** PASSAGE PROVIDED follows **

Reginald Francis Quartly (19 March 1912 – 26 April 1983) was an English born Australian comedian who was well-known to Australian audiences for his work on stage, screen, radio and television over a period of "more than 50 years".

==Early life and career==
Quartly was born in England on 19 March 1912. His parents were Percival Francis and Lydia Elizabeth Quartly. The family emigrated to New Zealand when Reg was aged 10 years old.

He became a professional entertainer and made his first appearance in amateur trials at the Prince Edward Theatre, Auckland at the age of 11, singing "It Ain't Gonna Rain No More", and won the competition prize of 10 shillings. He then appeared for ten weeks in the theatre as a child performer and then made a "successful tour" of New Zealand for two years.

==Theatre and film career in Australia==
When Quartly was around the age of 16 he moved to Sydney and joined the "big touring musical shows of Sir Benjamin Fuller". He appeared at Fuller's Tivoli Theatre, which was Sydney's top variety theater of the period, and at the Empire Theatre in Haymarket, where in 1928 he appeared in the play Top Hole alongside the vaudevillian Fred Bluett.

In the same year he appeared in the silent film Trooper O'Brien, a melodrama set during the Ned Kelly period. Quartly's role was Moori, an aboriginal child. He then appeared in The Cheaters, a 1930 silent feature film directed by Paulette McDonagh which was later adapted into a partial talkie.

In 1933 Quartly appeared as a comedian in a series of plays at the Tivoli Theatre in Broken Hill in the far west of New South Wales: Walter George's Sunshine Players, Keep Smilin, Leave It At That and Step Lively.

During the Second World War he, along with Tom Newbury and Bob Dyer, entertained Australian, New Zealand and American troops in the war zones of the South Pacific.

During the 1950s he appeared as an actor in musical theatre and pageants of "dance and song" staged in several major Sydney theatres, including Love's a Luxury (1951) and Dick Whittington and His Cat (1951) at the Palace Theatre, and Cinderella (1957), where his role was the Baroness de Bluffe, at the Elizabethan Theatre, Newtown.

** End of PASSAGE PROVIDED **

__EXERCISES TO COMPLETE__
(a) In the biography of Reg Quartly, what song did he sing at his first appearance in the amateur trials at the Prince Edward Theatre, Auckland?
(b) Continue the biography of Reg Quartly from its final sentence, the one about his 1950s roles in Sydney theaters.

** DATA RECORDS follows **

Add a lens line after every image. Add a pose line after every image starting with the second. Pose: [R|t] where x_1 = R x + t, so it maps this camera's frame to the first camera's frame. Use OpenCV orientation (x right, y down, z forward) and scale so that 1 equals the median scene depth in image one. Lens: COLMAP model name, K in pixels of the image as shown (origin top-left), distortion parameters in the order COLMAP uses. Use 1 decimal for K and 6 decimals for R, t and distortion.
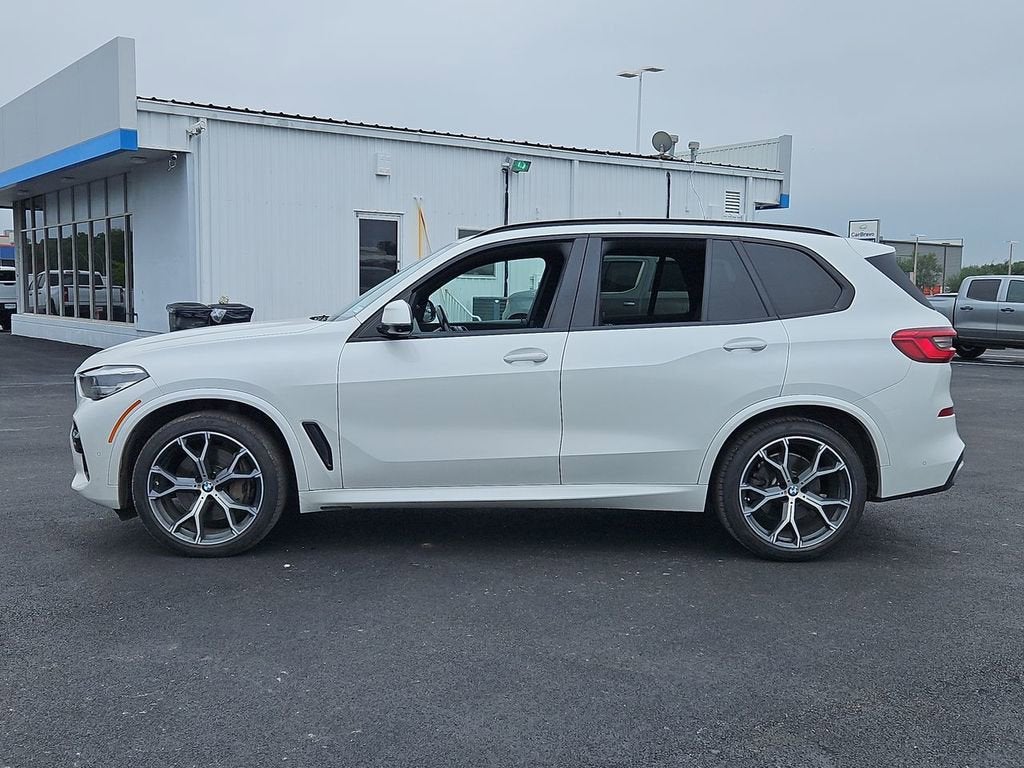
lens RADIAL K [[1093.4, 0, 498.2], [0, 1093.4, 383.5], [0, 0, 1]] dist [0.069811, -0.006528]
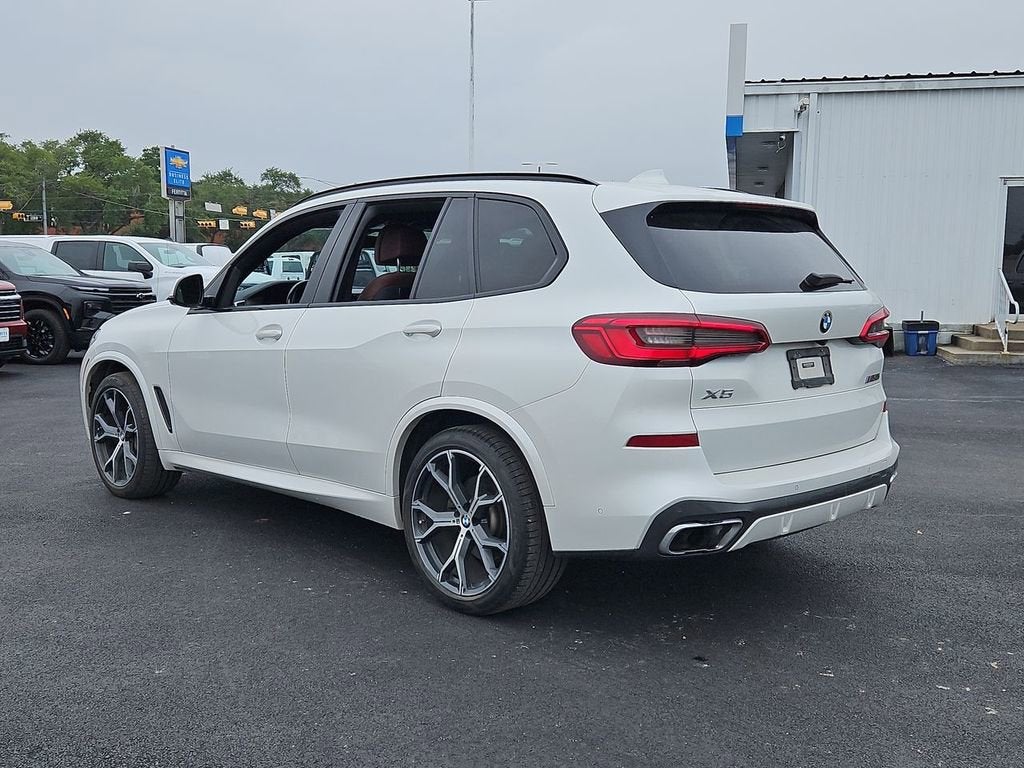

** End of DATA RECORDS **
** DATA RECORDS follows **

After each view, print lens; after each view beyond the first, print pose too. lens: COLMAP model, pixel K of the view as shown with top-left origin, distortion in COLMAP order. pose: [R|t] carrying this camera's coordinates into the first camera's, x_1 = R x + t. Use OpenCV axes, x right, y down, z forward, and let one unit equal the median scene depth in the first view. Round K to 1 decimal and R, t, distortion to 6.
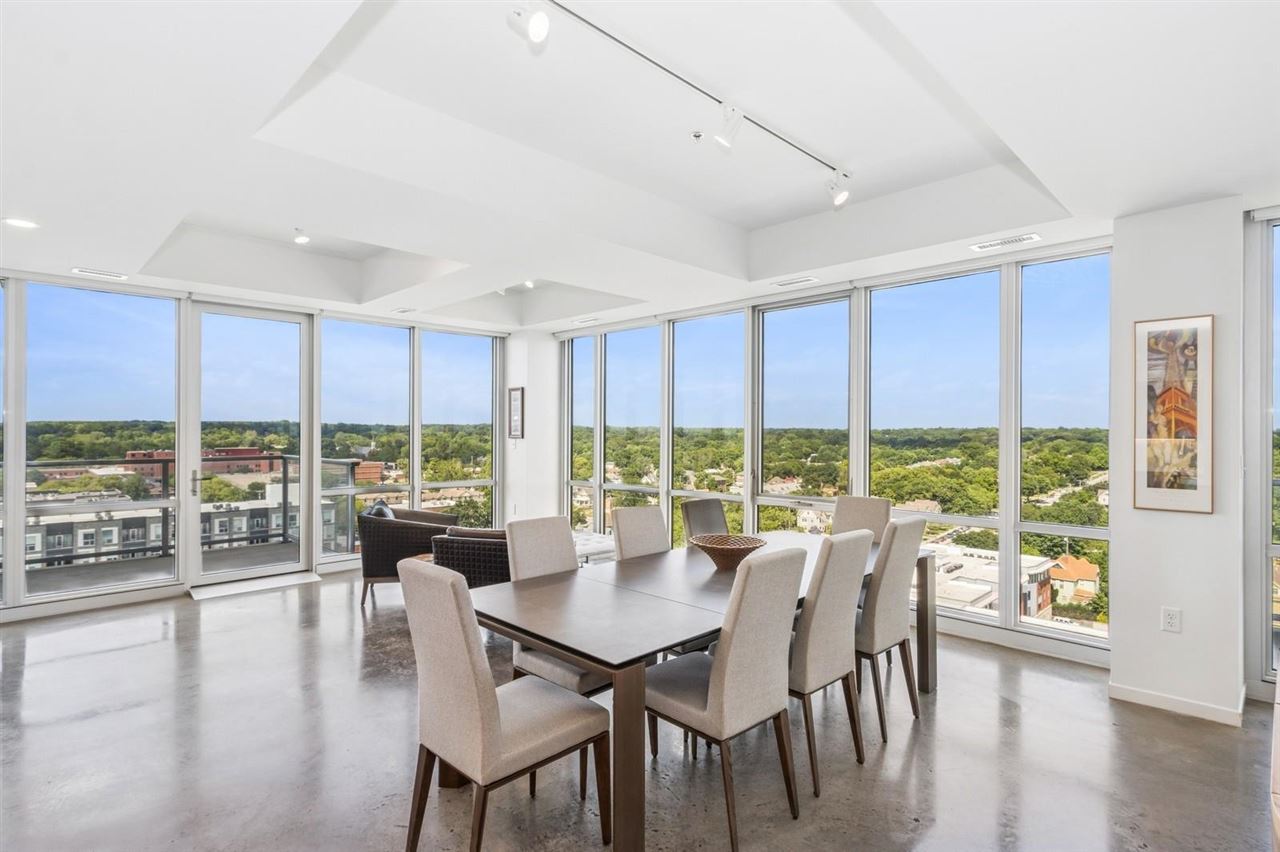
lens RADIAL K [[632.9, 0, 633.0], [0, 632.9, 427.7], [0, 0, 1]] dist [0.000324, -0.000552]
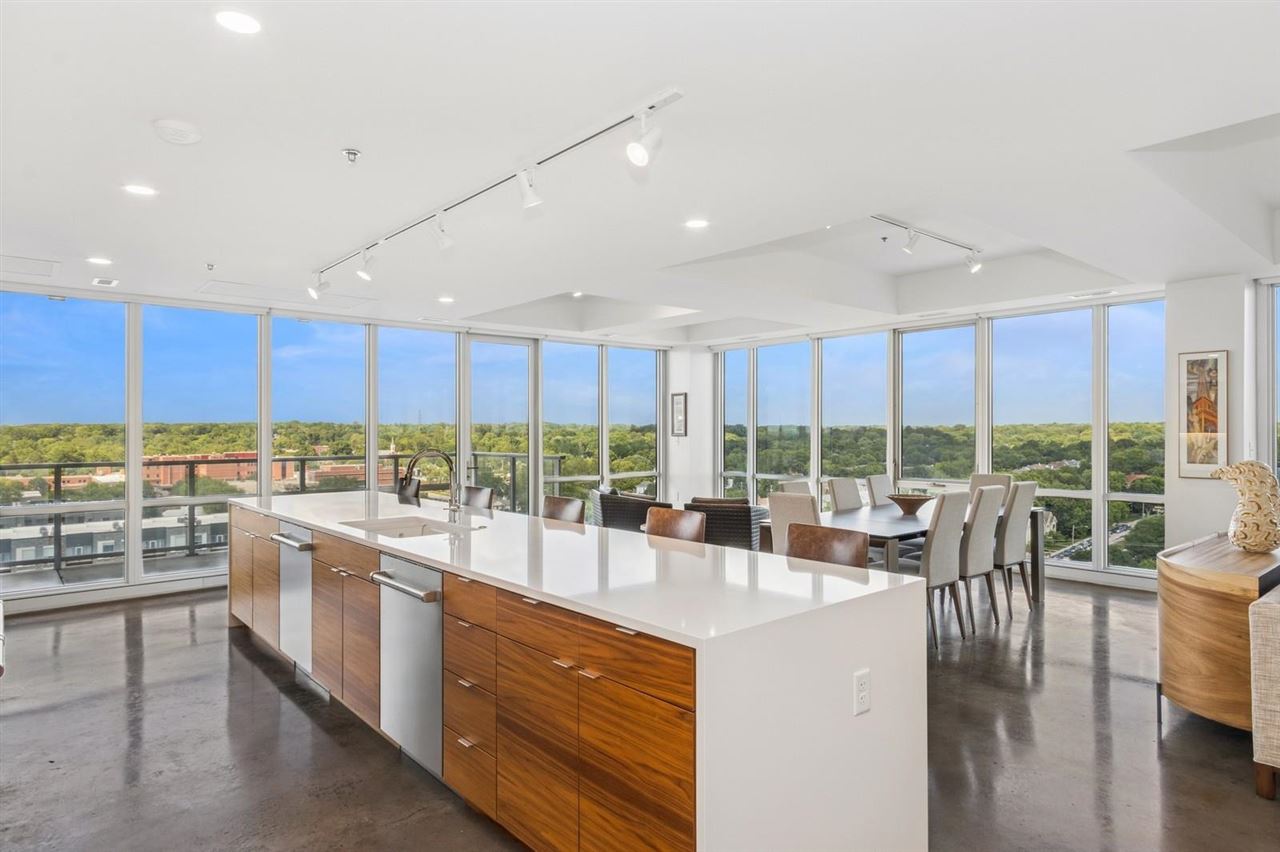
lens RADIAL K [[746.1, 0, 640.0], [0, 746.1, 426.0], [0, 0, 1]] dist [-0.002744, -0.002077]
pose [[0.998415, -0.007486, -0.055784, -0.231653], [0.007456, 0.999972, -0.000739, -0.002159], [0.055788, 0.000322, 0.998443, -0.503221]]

** End of DATA RECORDS **

__ANSWERS FOR EACH ITEM__
(a) "It Ain't Gonna Rain No More"

(b)
==Television and radio==
With the advent of television in Australia in the 1950s Quartly was one of the actors who regularly contributed to the Captain Fortune Show (also known as Captain Fortune's Saturday Party), a popular children's program which first broadcast on Sydney's ATN-7 in 1957. He appeared there in the role of the clown named "Uncle Reg" or "Uncle Reggie".

From 1962 he worked in ATN-7's Saturday children's program The Town of Make Believe which had "evolved from Captain Fortune’s work" and was compered by Arch McKirdy ("Uncle Mac") "assisted by 'Uncle' Reg Quartly".

Quartly took the lead role when in 1966 The Town of Make Believe was renamed Fun Fair and given a new time slot of 2 pm on Saturday.

He also appeared in the role of Auntie Flo on the ABN-2's Partyland program.

Quartly worked many years as a comic on Sydney radio stations, particularly on 2KY for 30 years and 2UE for 15 years. On Radio 2UW in 1941 he introduced characters and enacted scenes from Charles Dickens's novels in his program Mr. Pickwick Presents. In about the same year he co-wrote the words and music of the song "Chins up high" for voice and piano with ukulele chord diagrams for 2UW.

He appeared in the comedy series Archie in Australia broadcast on ABC radio in 1957.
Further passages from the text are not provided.